On injury reports: Bowsbly said the league hasn’t made a decision as to whether it will release injury information. “My sense is that there’s going to be a human cry for that to happen and as long as we don’t get too far into the specifics of what the injury is and what kind of medication they may be taking and what the duration is and those kinds of things, but some sort of simple system may work. We’ve talked about whether or not it gets managed by the conferences or whether it gets managed at a national level, and I think that’s unresolved at this point.”
On the Baylor sexual assault scandal: Bowlsby said the Big 12 still is in the process of verifying the 105 recommendations made by Pepper Hamilton, an outside law firm Baylor hired to investigate its school and athletic program on how it handled sexual assault allegations.
Bowlsby emphasized that the Big 12 is verfying, not investigating.
Bowlsby said he has no idea when the NCAA will complete its investigation. “I don’t have any information on time frame,” Bowlsby said. “We’re kept informed, but it’s mostly after the fact, and that’s a separate process. We will know what happens, when it’s at the end.”

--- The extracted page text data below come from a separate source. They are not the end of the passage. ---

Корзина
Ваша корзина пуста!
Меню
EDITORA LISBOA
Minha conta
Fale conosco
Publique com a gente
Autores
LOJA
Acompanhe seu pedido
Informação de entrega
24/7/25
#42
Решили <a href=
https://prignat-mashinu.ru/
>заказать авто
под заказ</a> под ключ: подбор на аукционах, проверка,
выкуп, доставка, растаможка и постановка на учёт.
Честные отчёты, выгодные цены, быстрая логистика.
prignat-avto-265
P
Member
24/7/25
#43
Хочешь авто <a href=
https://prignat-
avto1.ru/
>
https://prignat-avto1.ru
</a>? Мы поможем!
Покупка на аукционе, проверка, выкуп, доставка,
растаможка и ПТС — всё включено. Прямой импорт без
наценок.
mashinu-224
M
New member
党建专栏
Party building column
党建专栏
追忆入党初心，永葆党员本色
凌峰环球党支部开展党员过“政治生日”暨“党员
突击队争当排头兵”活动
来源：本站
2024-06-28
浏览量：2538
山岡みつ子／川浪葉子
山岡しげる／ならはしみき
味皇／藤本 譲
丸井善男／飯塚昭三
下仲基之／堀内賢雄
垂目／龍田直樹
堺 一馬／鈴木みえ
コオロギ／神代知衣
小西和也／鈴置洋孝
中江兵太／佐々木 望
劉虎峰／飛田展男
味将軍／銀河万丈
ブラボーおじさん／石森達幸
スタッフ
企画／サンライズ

On the sale of alcohol at games: “The conference really doesn’t have a dog in the fight on it. I think institutions are left to their own discretion and as you know some having forward with it and some have not. It’s largely a matter of institutional culture. From a personal standpoint, I do think that probably it’s selling alcohol in the stadium is probably superior to having pass outs at halftime where everybody goes out and power drinks for the length of the halftime. I think that from a game management standpoint it’s better managed with a controlled environment inside but reasonable people can disagree on it. It’s not something that the conference has weighed in on, but, you know, there is an intersection, of course, because if you start to have game management issues or conduct issues, it isn’t too much of a leap to think that the conference could be involved in it at some point in time.”